The Federal Minister for Industry and Science, Ed Husic, has said his office is in close contact with the South Australian government. “We want steelmaking to be on a sustainable footing well into the future,” Mr Husic said. In late January, the Whyalla steelworks was given a $63 million upgrade grant by Federal Climate Change Minister, Chris Bowen. In May, Mr Gupta announced a two-year delay for a proposed $500 million upgrade to an electric arc furnace at the steelworks. GFG Alliance acquired the Whyalla steelworks in 2017, along with other Australian assets, for about $700 million after the collapse of Arrium, once part of BHP.

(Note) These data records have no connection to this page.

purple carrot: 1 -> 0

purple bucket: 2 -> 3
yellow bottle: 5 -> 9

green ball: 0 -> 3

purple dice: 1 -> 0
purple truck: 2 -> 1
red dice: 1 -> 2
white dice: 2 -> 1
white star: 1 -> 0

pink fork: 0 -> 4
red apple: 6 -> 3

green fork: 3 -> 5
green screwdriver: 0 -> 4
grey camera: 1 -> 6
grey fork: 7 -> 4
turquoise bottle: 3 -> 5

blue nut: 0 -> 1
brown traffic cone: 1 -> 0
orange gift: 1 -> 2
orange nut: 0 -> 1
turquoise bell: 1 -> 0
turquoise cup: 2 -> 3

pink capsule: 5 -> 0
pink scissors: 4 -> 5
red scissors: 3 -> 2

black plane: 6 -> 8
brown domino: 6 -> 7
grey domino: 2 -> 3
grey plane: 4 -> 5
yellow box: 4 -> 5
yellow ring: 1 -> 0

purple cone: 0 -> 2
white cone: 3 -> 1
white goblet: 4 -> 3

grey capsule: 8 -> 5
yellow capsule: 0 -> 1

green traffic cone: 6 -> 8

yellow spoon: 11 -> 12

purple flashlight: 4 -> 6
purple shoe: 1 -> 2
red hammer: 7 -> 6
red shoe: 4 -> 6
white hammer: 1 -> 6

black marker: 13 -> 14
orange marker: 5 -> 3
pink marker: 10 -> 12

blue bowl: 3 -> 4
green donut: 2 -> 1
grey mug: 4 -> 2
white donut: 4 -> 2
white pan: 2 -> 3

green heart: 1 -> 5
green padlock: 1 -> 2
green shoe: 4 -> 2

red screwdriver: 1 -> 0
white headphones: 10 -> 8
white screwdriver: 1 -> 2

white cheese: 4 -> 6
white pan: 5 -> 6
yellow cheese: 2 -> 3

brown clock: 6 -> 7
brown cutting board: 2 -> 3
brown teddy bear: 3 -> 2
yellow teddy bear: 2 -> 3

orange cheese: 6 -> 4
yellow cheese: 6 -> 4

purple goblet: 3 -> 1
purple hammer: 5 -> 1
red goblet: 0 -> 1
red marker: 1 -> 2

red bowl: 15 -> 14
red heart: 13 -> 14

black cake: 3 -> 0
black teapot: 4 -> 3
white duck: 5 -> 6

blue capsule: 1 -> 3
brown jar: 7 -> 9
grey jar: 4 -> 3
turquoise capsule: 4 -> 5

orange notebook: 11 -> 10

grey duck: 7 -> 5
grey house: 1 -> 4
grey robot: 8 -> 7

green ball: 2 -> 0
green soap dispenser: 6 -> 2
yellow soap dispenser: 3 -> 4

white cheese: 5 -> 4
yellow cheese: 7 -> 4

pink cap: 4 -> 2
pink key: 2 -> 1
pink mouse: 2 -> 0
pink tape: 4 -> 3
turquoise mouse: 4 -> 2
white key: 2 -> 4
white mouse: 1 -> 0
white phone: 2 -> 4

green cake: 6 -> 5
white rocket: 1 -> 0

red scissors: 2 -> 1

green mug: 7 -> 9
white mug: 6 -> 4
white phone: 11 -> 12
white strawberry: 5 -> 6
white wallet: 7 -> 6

Finally, the Federal Government´s Department of Industry, Science and Resources has released the September edition of its Resources and Energy Quarterly report. Among other things, the report forecasts Australia’s resources and energy export earnings will decline to $372 billion in 2024–2025 from $415 billion of 2023–2024. Continuing falls in prices for bulk commodities such as iron ore, coal and LNG are expected to bring earnings down to around $354 billion in 2025–2026. The report reaffirms Australia’s place as a crucial global supplier of resource and energy commodities at a time of high geopolitical risk and renewed uncertainty across major economies. Commodity demand has been affected by tighter financial conditions in advanced economies and ongoing weakness in the Chinese property sector. The report notes that iron ore, a key steelmaking ingredient, remains Australia’s top commodity export. However, despite an expectation that volumes will increase by 1.7% a year, the report forecasts lower prices over the next two years. Exports are forecast to earn $107 billion in 2024–2025 and $99 billion in 2025–2026. Thermal coal exports are forecast to fall from $37 billion in 2023–2024 to $32 billion in 2024–2025 and $29 billion in 2025–2026. Metallurgical coal exports are forecast to fall from $54 billion achieved in 2023-2024 to $42 billion in 2025-2026.